Error code Raising stage Root cause Remediation
ERR_EXTRACTION parse Corrupt or encrypted binary defeats extraction Quarantine via PDF Grant Application Parsing; re-request a clean copy
ERR_SCHEMA_VIOLATION validate Missing required field or out-of-range value at the boundary Fix the alias contract upstream in Field Mapping & Normalization; never loosen the schema
ERR_990_UNMAPPED map_compliance Canonical field has no target 990 line Extend the mapper per IRS 990 Data Schema Mapping; do not silently drop the field
FrozenInstanceError any stage Code attempted to mutate a handoff payload Bug in a stage — handoffs are immutable by contract; return a new payload instead
ERR_SIGN_KEY seal Missing or rotated key at GRANT_SIGNING_KEY_PATH Resolve the current key by GRANT_SIGNING_KEY_ID; re-seal; the digest stays constant across rotation

Transient faults — a flaky mount, a timed-out ledger write — are not the orchestrator’s concern; bounded retry budgets and backoff belong to Pipeline Fallback & Retry Logic, and choosing those budgets is covered in choosing retry budgets and backoff for grant API failures.

Compliance Alignment

The end-to-end run is itself an internal control: a validated payload that crosses into the compliance zone and emerges as a signed artifact is auditable evidence that the required checks ran in order, on the exact bytes that were acquired. The signature and the origin digest together provide non-repudiation.

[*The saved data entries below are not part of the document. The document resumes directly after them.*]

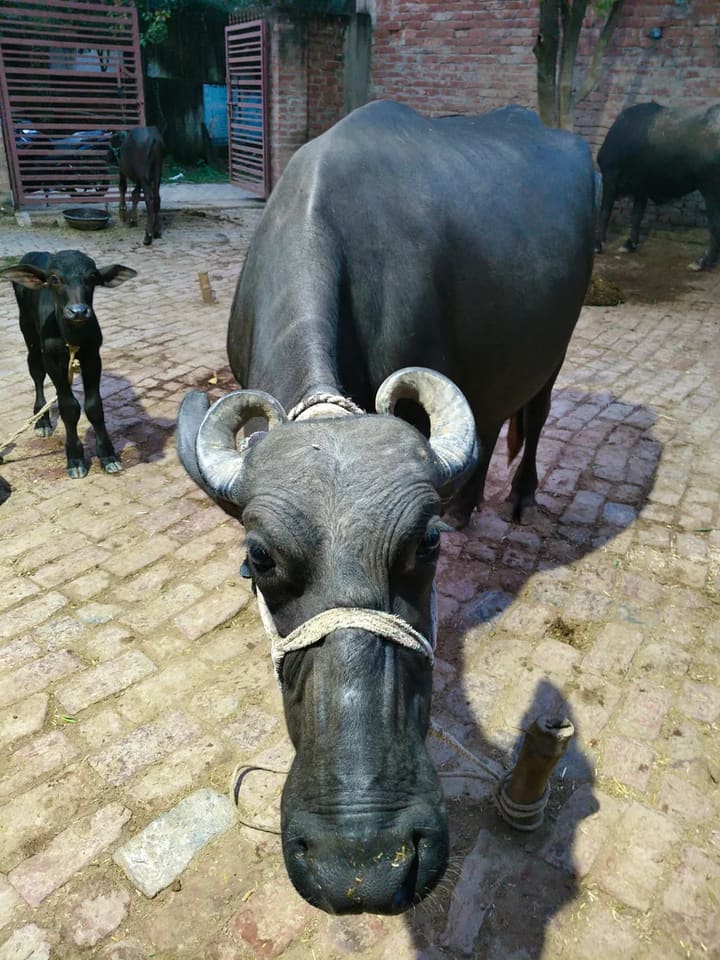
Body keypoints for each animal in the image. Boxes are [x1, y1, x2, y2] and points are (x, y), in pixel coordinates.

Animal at [1, 250, 136, 478]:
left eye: (92, 277)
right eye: (54, 279)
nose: (78, 311)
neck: (71, 336)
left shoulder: (93, 357)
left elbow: (94, 406)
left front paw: (108, 456)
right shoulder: (51, 359)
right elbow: (69, 407)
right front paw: (75, 458)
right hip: (29, 334)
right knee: (36, 373)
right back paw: (42, 420)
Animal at [177, 101, 595, 914]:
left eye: (424, 546)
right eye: (257, 557)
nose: (362, 861)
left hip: (556, 352)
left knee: (535, 414)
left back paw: (519, 497)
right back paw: (472, 500)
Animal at [596, 101, 720, 270]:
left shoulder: (610, 177)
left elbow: (604, 213)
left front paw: (598, 245)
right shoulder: (641, 188)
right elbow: (636, 215)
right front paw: (629, 244)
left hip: (711, 190)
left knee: (715, 225)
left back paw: (701, 261)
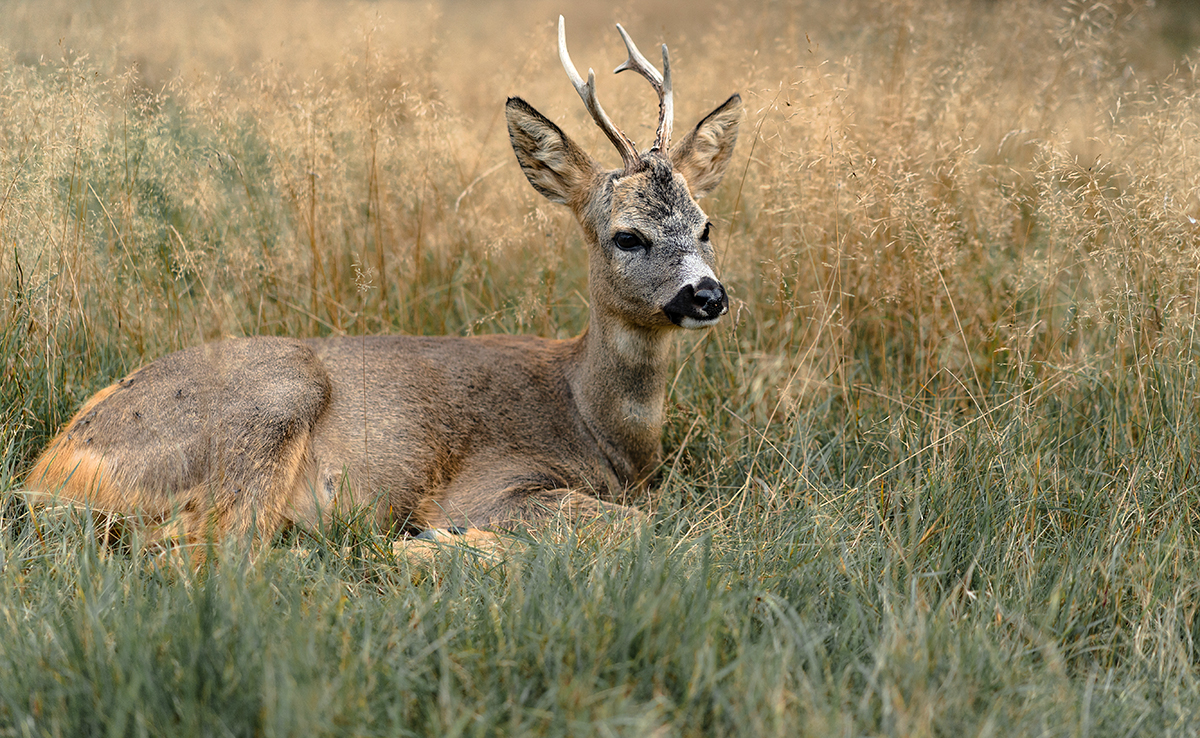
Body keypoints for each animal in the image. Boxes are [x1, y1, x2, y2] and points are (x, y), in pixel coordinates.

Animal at [23, 17, 739, 556]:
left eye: (706, 225)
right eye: (627, 236)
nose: (708, 296)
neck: (598, 424)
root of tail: (51, 470)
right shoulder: (495, 482)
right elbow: (635, 525)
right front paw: (434, 542)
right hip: (272, 396)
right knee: (210, 551)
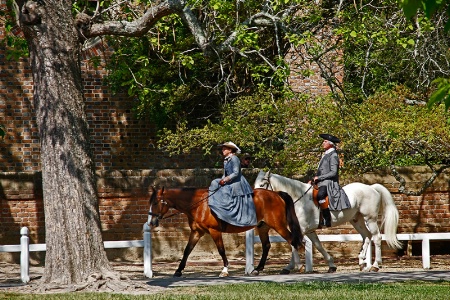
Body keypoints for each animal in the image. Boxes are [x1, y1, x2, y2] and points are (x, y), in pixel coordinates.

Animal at [149, 186, 304, 278]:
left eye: (156, 202)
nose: (151, 222)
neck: (199, 204)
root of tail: (276, 193)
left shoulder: (214, 231)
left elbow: (221, 250)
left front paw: (224, 270)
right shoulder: (196, 232)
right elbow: (187, 250)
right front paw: (178, 270)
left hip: (279, 226)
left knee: (294, 241)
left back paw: (299, 267)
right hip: (263, 227)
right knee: (267, 246)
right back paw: (258, 269)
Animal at [255, 170, 402, 274]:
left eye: (262, 185)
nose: (256, 198)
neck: (299, 198)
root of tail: (371, 187)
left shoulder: (302, 229)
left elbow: (294, 244)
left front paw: (293, 266)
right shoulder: (309, 230)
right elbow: (318, 245)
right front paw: (331, 265)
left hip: (369, 218)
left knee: (376, 237)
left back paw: (376, 265)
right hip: (357, 220)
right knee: (367, 236)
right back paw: (362, 263)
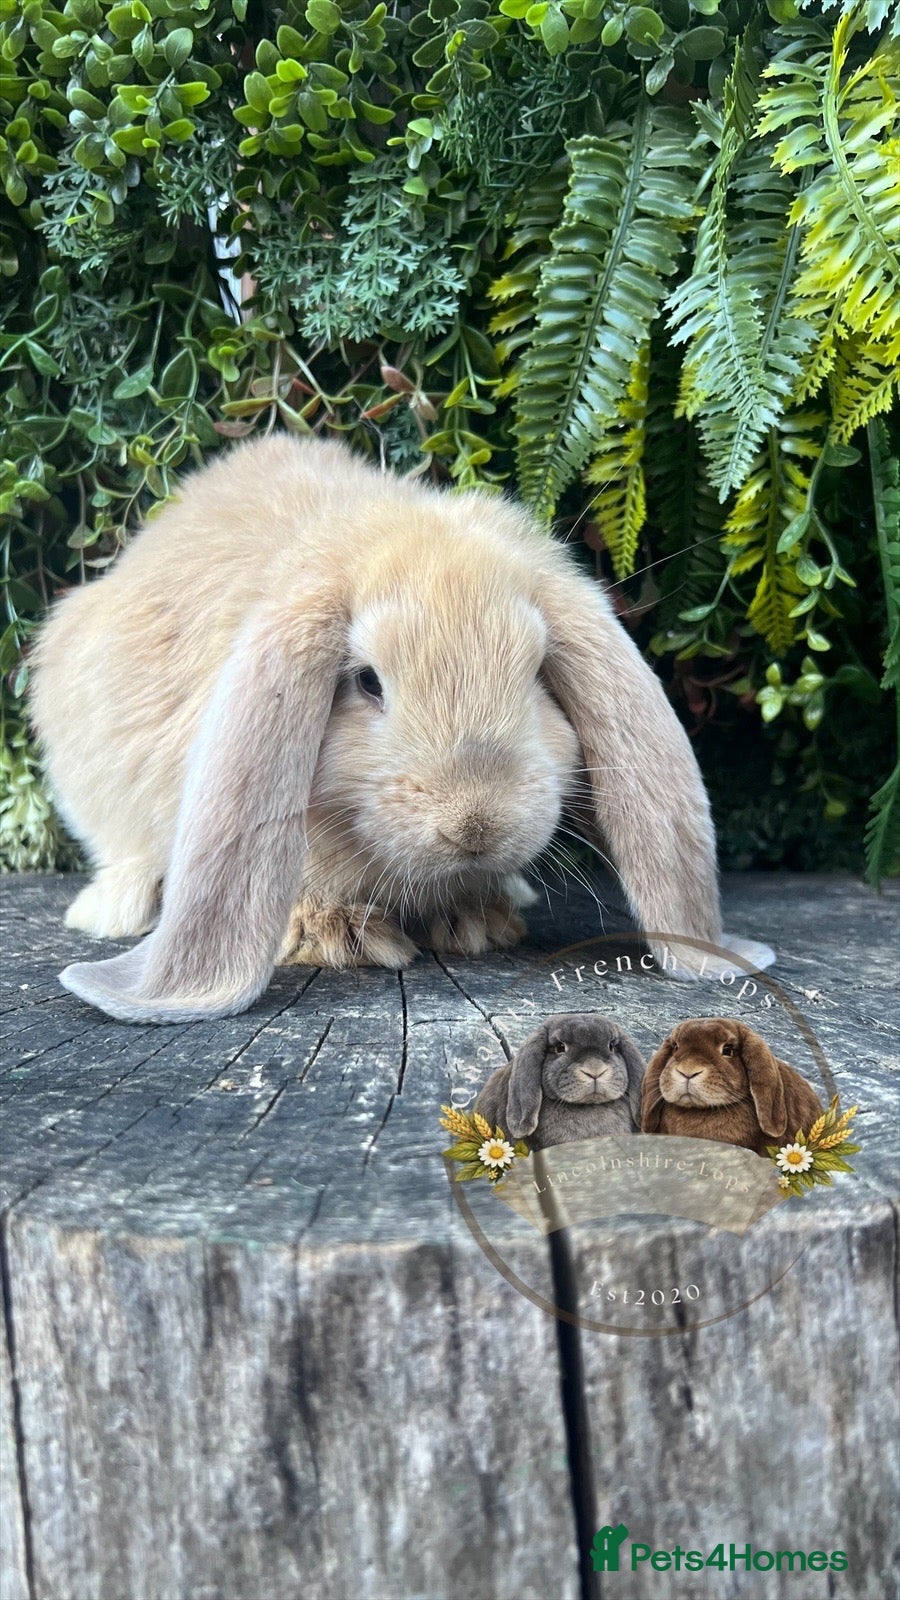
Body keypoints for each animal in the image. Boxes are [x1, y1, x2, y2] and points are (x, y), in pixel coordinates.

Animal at [29, 431, 774, 1023]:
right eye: (367, 681)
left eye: (538, 671)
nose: (477, 825)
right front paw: (341, 938)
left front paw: (476, 924)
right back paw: (113, 906)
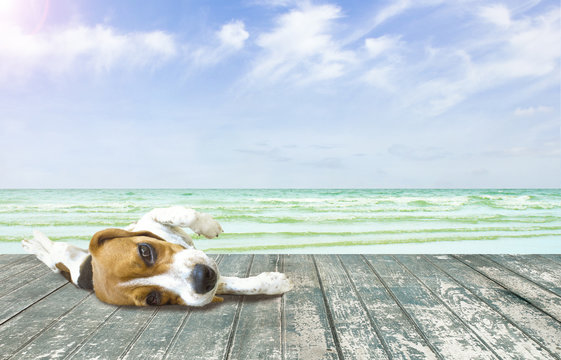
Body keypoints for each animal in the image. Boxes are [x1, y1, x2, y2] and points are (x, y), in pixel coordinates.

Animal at [21, 207, 294, 306]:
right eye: (153, 299)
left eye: (145, 250)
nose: (203, 278)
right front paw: (276, 283)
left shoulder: (149, 218)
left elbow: (180, 213)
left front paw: (208, 226)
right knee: (51, 257)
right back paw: (34, 244)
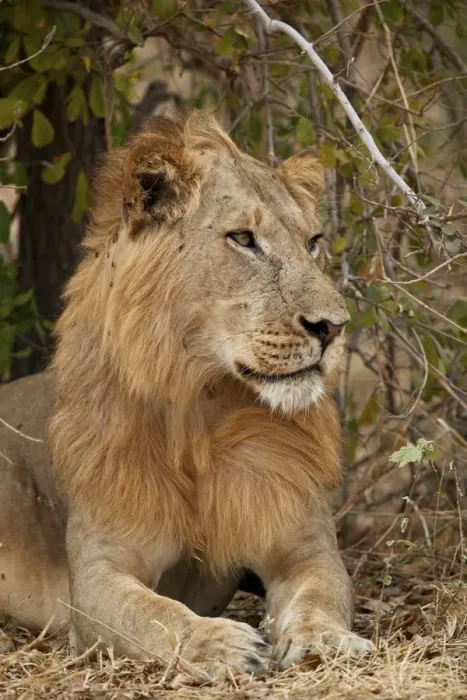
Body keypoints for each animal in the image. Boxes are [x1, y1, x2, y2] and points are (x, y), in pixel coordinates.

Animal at [0, 110, 372, 680]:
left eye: (312, 242)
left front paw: (324, 639)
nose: (333, 326)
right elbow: (155, 615)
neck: (203, 407)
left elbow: (322, 594)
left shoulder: (304, 545)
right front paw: (220, 644)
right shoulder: (96, 579)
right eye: (242, 238)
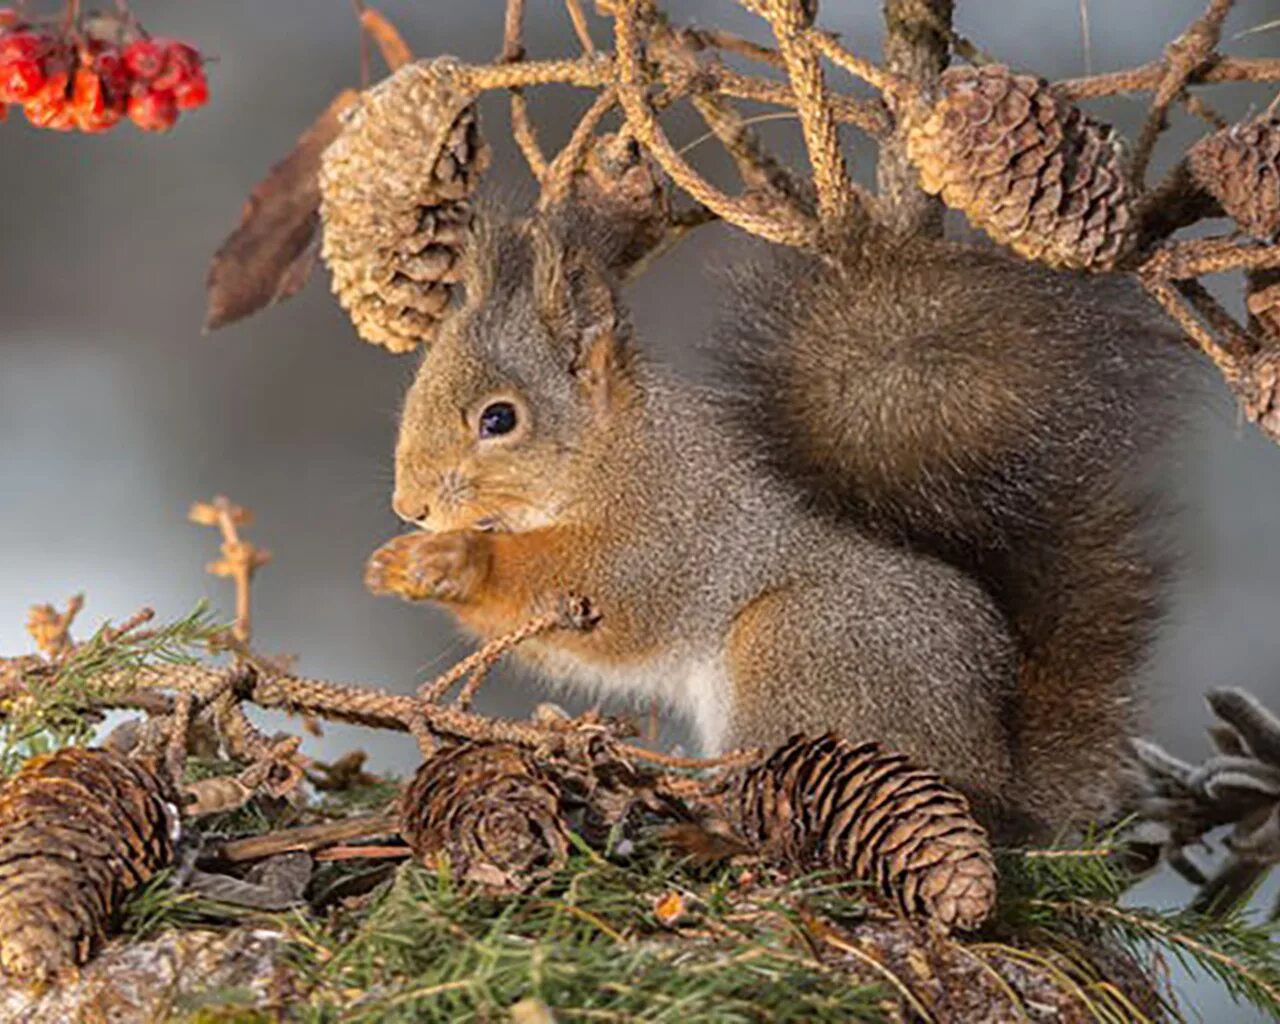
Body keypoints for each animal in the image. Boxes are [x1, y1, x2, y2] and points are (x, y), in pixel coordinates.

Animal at [366, 207, 1182, 839]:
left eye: (499, 419)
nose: (410, 506)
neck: (613, 454)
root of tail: (991, 768)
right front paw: (400, 563)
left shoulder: (667, 533)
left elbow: (602, 605)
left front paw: (456, 561)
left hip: (798, 649)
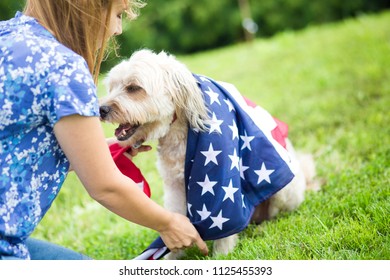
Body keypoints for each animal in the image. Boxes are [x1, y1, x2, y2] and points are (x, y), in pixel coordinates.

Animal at [99, 49, 318, 260]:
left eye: (133, 88)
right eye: (111, 87)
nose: (101, 109)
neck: (177, 133)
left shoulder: (224, 186)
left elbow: (226, 224)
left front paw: (222, 254)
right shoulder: (174, 185)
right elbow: (174, 220)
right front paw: (171, 256)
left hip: (285, 189)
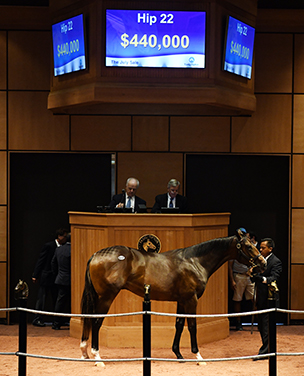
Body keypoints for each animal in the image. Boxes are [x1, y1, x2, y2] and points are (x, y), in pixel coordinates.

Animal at [79, 228, 266, 366]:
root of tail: (96, 255)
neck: (194, 261)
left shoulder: (182, 300)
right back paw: (97, 358)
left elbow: (179, 325)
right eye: (248, 246)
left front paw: (178, 354)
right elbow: (192, 326)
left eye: (254, 243)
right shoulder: (191, 300)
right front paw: (198, 357)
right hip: (106, 297)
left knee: (89, 320)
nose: (263, 263)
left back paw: (84, 353)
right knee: (96, 322)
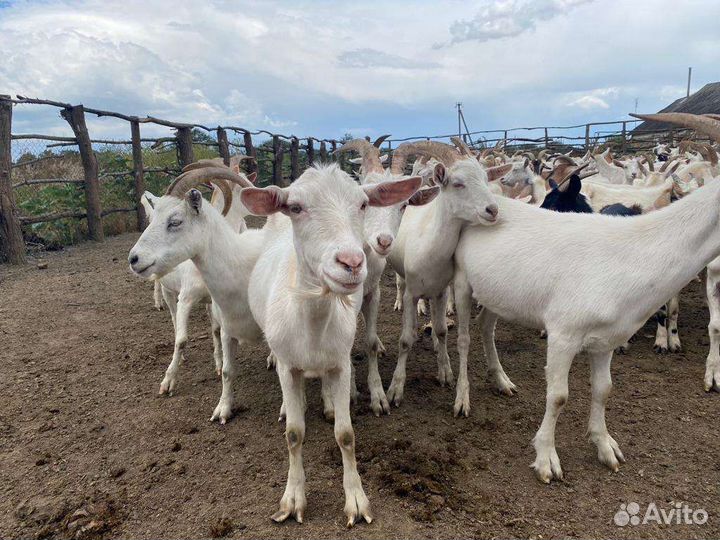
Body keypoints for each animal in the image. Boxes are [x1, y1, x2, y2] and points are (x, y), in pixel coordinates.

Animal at [242, 164, 419, 526]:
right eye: (295, 207)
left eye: (363, 204)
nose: (351, 262)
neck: (311, 321)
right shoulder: (288, 367)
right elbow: (294, 434)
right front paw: (292, 500)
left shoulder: (339, 363)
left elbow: (346, 434)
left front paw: (357, 500)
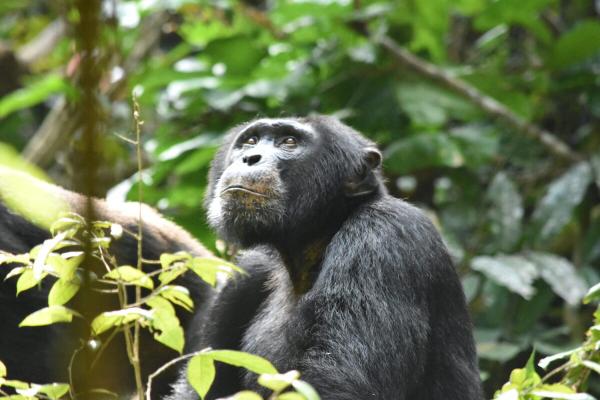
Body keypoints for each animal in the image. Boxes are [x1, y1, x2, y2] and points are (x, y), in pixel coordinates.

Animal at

Pipeline property Regulatory mapping Audit artifact
Forward-only stage transitions logged in order NIST SP 800-53 AU-2 (audit events) Append-only stage_transition log keyed by document_id
Strict validation boundary before compliance mapping 2 CFR §200.303 (internal controls) pydantic v2 rejection with reason code; chain halts
Financial values carried unchanged into 990 mapping 2 CFR §200.302 (financial management); IRS Form 990 Part VIII form_990_map keyed to specific 990 lines
Origin digest anchors every payload 2 CFR §200.334 (record retention) Immutable SHA-256 document_id on the sealed artifact
Cryptographic seal over canonical JSON NIST SP 800-53 AU-2; ISO/IEC 27001 A.12.4 Detached Ed25519 signature + key_id in the ledger

Compliance officers can reconstruct any run by fetching the sealed artifact from GRANT_PIPELINE_RUN_LEDGER, verifying its Ed25519 signature against the recorded key_id, and re-hashing the retained original to confirm it matches the artifact’s document_id. The signing and ledgering conventions are owned by Audit Trail & Evidence Automation — in particular cryptographically signing grant compliance artifacts and the append-only store in building an append-only audit ledger in Postgres. Retention windows under 2 CFR §200.334 are automated per automating 2 CFR 200 record retention schedules, and the field conventions on every artifact follow Compliance Metadata Standards.